[EXERCISE DATA — start]
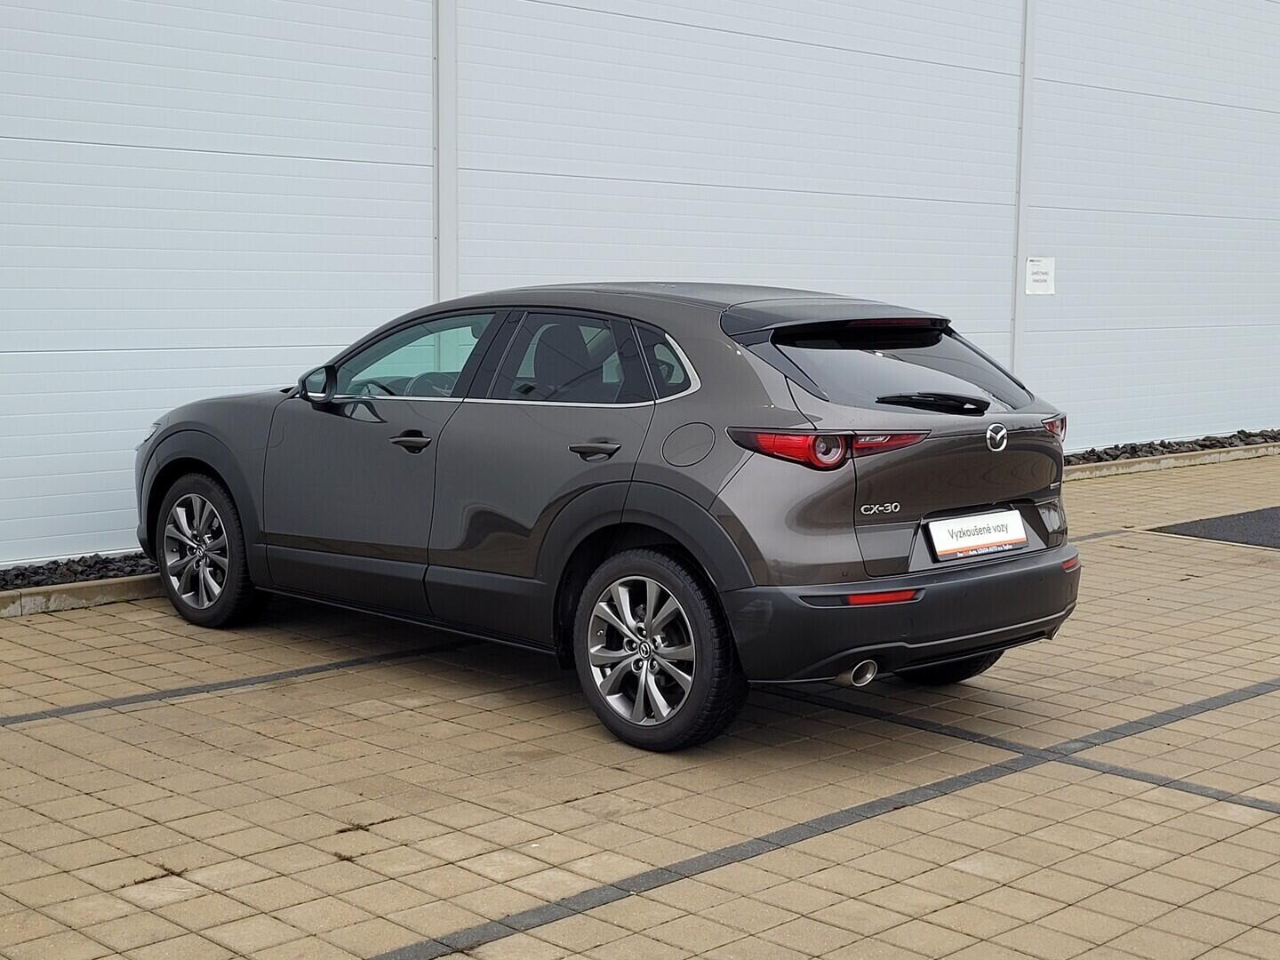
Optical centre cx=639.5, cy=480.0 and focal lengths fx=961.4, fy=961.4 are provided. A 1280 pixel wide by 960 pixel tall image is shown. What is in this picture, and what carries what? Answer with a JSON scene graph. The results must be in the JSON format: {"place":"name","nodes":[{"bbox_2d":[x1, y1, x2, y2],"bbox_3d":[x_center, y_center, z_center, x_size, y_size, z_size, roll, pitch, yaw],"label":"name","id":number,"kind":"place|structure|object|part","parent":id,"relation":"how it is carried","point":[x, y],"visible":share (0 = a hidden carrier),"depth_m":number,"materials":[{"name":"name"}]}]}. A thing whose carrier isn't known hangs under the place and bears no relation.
{"place":"outdoors","nodes":[
{"label":"outdoors","id":0,"kind":"place"},
{"bbox_2d":[0,446,1279,959],"label":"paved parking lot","id":1,"kind":"structure","parent":0,"point":[351,676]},
{"bbox_2d":[0,550,153,591],"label":"gravel strip","id":2,"kind":"object","parent":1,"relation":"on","point":[6,584],"visible":0.51,"depth_m":6.46,"materials":[{"name":"black gravel"}]},
{"bbox_2d":[0,571,163,617],"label":"curb","id":3,"kind":"structure","parent":1,"relation":"on","point":[60,598],"depth_m":6.00,"materials":[{"name":"grey concrete"}]},
{"bbox_2d":[136,279,1083,753],"label":"car","id":4,"kind":"object","parent":1,"relation":"on","point":[666,528],"visible":0.97,"depth_m":4.26,"materials":[{"name":"metal"}]},
{"label":"headlight","id":5,"kind":"part","parent":4,"relation":"part of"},
{"label":"wheel","id":6,"kind":"part","parent":4,"relation":"part of","materials":[{"name":"silver metal"}]},
{"label":"mirror","id":7,"kind":"part","parent":4,"relation":"part of","materials":[{"name":"black mirror"}]},
{"label":"steering wheel","id":8,"kind":"part","parent":4,"relation":"part of","materials":[{"name":"black"}]},
{"label":"front door window","id":9,"kind":"part","parent":4,"relation":"part of","materials":[{"name":"clear glass"}]},
{"label":"front door handle","id":10,"kind":"part","parent":4,"relation":"part of","materials":[{"name":"black metal"}]},
{"label":"seat","id":11,"kind":"part","parent":4,"relation":"part of","materials":[{"name":"black"}]},
{"label":"door window","id":12,"kind":"part","parent":4,"relation":"part of","materials":[{"name":"glass"}]},
{"label":"door handle","id":13,"kind":"part","parent":4,"relation":"part of","materials":[{"name":"metal"}]},
{"label":"wheel","id":14,"kind":"part","parent":4,"relation":"part of","materials":[{"name":"black"}]},
{"label":"fuel filler door","id":15,"kind":"part","parent":4,"relation":"part of","materials":[{"name":"metal"}]},
{"label":"taillight","id":16,"kind":"part","parent":4,"relation":"part of","materials":[{"name":"red plastic"}]},
{"label":"exhaust pipe","id":17,"kind":"part","parent":4,"relation":"part of","materials":[{"name":"silver metal"}]},
{"label":"window","id":18,"kind":"part","parent":4,"relation":"part of","materials":[{"name":"black glass"}]},
{"label":"bumper","id":19,"kind":"part","parent":4,"relation":"part of","materials":[{"name":"black plastic"}]},
{"label":"wiper","id":20,"kind":"part","parent":4,"relation":"part of","materials":[{"name":"black plastic"}]},
{"label":"wheel","id":21,"kind":"part","parent":4,"relation":"part of","materials":[{"name":"black rubber"}]},
{"bbox_2d":[926,508,1027,559],"bbox_3d":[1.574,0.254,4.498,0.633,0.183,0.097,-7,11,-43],"label":"license plate","id":22,"kind":"object","parent":4,"relation":"attached to","point":[1021,536],"visible":0.98,"depth_m":4.46,"materials":[{"name":"white plastic"}]},
{"label":"taillight","id":23,"kind":"part","parent":4,"relation":"part of","materials":[{"name":"red plastic"}]},
{"bbox_2d":[1058,440,1279,480],"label":"curb","id":24,"kind":"structure","parent":1,"relation":"on","point":[1146,463],"depth_m":12.45,"materials":[{"name":"grey concrete"}]},
{"bbox_2d":[1067,428,1279,463],"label":"gravel strip","id":25,"kind":"object","parent":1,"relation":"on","point":[1092,450],"visible":0.38,"depth_m":13.32,"materials":[{"name":"black gravel"}]},
{"bbox_2d":[1145,503,1279,549],"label":"asphalt patch","id":26,"kind":"structure","parent":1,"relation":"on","point":[1217,525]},
{"bbox_2d":[0,0,1279,569],"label":"building wall","id":27,"kind":"structure","parent":0,"point":[327,12],"depth_m":8.92,"materials":[{"name":"paint"}]},
{"bbox_2d":[432,0,458,300],"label":"wall trim","id":28,"kind":"structure","parent":27,"relation":"attached to","point":[444,235],"depth_m":8.19,"materials":[{"name":"white metal"}]},
{"bbox_2d":[1009,0,1037,377],"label":"wall trim","id":29,"kind":"structure","parent":27,"relation":"attached to","point":[1021,240],"depth_m":11.77,"materials":[{"name":"white metal"}]},
{"bbox_2d":[1024,256,1055,295],"bbox_3d":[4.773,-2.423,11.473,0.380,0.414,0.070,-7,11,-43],"label":"paper sign","id":30,"kind":"object","parent":27,"relation":"attached to","point":[1037,278],"visible":0.95,"depth_m":11.46,"materials":[{"name":"white paper"}]}
]}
[EXERCISE DATA — finish]
WHAT IS NEEDED: What's needed is an exact copy of every entry, free of pictures.

ANSWER SPACE:
Optical centre cx=639.5, cy=480.0 and focal lengths fx=961.4, fy=961.4 are provided. A 1280 pixel wide by 960 pixel tall image is shown. What is in this picture, and what carries what? Answer with a JSON scene graph. The results must be in the JSON format: {"place":"name","nodes":[{"bbox_2d":[x1, y1, x2, y2],"bbox_3d":[x_center, y_center, z_center, x_size, y_size, z_size, roll, pitch, yaw],"label":"name","id":number,"kind":"place|structure|object|part","parent":id,"relation":"how it is carried","point":[x, y],"visible":share (0 = a hidden carrier),"depth_m":number,"materials":[{"name":"name"}]}]}. A thing whose carrier isn't known hangs under the place and bears no relation.
{"place":"outdoors","nodes":[
{"label":"outdoors","id":0,"kind":"place"},
{"bbox_2d":[0,446,1279,959],"label":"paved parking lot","id":1,"kind":"structure","parent":0,"point":[351,676]},
{"bbox_2d":[0,550,153,591],"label":"gravel strip","id":2,"kind":"object","parent":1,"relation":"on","point":[6,584],"visible":0.51,"depth_m":6.46,"materials":[{"name":"black gravel"}]},
{"bbox_2d":[0,571,163,617],"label":"curb","id":3,"kind":"structure","parent":1,"relation":"on","point":[60,598],"depth_m":6.00,"materials":[{"name":"grey concrete"}]},
{"bbox_2d":[136,279,1083,753],"label":"car","id":4,"kind":"object","parent":1,"relation":"on","point":[666,528],"visible":0.97,"depth_m":4.26,"materials":[{"name":"metal"}]},
{"label":"headlight","id":5,"kind":"part","parent":4,"relation":"part of"},
{"label":"wheel","id":6,"kind":"part","parent":4,"relation":"part of","materials":[{"name":"silver metal"}]},
{"label":"mirror","id":7,"kind":"part","parent":4,"relation":"part of","materials":[{"name":"black mirror"}]},
{"label":"steering wheel","id":8,"kind":"part","parent":4,"relation":"part of","materials":[{"name":"black"}]},
{"label":"front door window","id":9,"kind":"part","parent":4,"relation":"part of","materials":[{"name":"clear glass"}]},
{"label":"front door handle","id":10,"kind":"part","parent":4,"relation":"part of","materials":[{"name":"black metal"}]},
{"label":"seat","id":11,"kind":"part","parent":4,"relation":"part of","materials":[{"name":"black"}]},
{"label":"door window","id":12,"kind":"part","parent":4,"relation":"part of","materials":[{"name":"glass"}]},
{"label":"door handle","id":13,"kind":"part","parent":4,"relation":"part of","materials":[{"name":"metal"}]},
{"label":"wheel","id":14,"kind":"part","parent":4,"relation":"part of","materials":[{"name":"black"}]},
{"label":"fuel filler door","id":15,"kind":"part","parent":4,"relation":"part of","materials":[{"name":"metal"}]},
{"label":"taillight","id":16,"kind":"part","parent":4,"relation":"part of","materials":[{"name":"red plastic"}]},
{"label":"exhaust pipe","id":17,"kind":"part","parent":4,"relation":"part of","materials":[{"name":"silver metal"}]},
{"label":"window","id":18,"kind":"part","parent":4,"relation":"part of","materials":[{"name":"black glass"}]},
{"label":"bumper","id":19,"kind":"part","parent":4,"relation":"part of","materials":[{"name":"black plastic"}]},
{"label":"wiper","id":20,"kind":"part","parent":4,"relation":"part of","materials":[{"name":"black plastic"}]},
{"label":"wheel","id":21,"kind":"part","parent":4,"relation":"part of","materials":[{"name":"black rubber"}]},
{"bbox_2d":[926,508,1027,559],"bbox_3d":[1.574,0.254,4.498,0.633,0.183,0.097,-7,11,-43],"label":"license plate","id":22,"kind":"object","parent":4,"relation":"attached to","point":[1021,536],"visible":0.98,"depth_m":4.46,"materials":[{"name":"white plastic"}]},
{"label":"taillight","id":23,"kind":"part","parent":4,"relation":"part of","materials":[{"name":"red plastic"}]},
{"bbox_2d":[1058,440,1279,480],"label":"curb","id":24,"kind":"structure","parent":1,"relation":"on","point":[1146,463],"depth_m":12.45,"materials":[{"name":"grey concrete"}]},
{"bbox_2d":[1067,428,1279,463],"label":"gravel strip","id":25,"kind":"object","parent":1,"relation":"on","point":[1092,450],"visible":0.38,"depth_m":13.32,"materials":[{"name":"black gravel"}]},
{"bbox_2d":[1145,503,1279,549],"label":"asphalt patch","id":26,"kind":"structure","parent":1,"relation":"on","point":[1217,525]},
{"bbox_2d":[0,0,1279,569],"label":"building wall","id":27,"kind":"structure","parent":0,"point":[327,12],"depth_m":8.92,"materials":[{"name":"paint"}]},
{"bbox_2d":[432,0,458,300],"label":"wall trim","id":28,"kind":"structure","parent":27,"relation":"attached to","point":[444,235],"depth_m":8.19,"materials":[{"name":"white metal"}]},
{"bbox_2d":[1009,0,1037,377],"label":"wall trim","id":29,"kind":"structure","parent":27,"relation":"attached to","point":[1021,240],"depth_m":11.77,"materials":[{"name":"white metal"}]},
{"bbox_2d":[1024,256,1055,295],"bbox_3d":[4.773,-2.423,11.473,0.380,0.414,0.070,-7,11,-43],"label":"paper sign","id":30,"kind":"object","parent":27,"relation":"attached to","point":[1037,278],"visible":0.95,"depth_m":11.46,"materials":[{"name":"white paper"}]}
]}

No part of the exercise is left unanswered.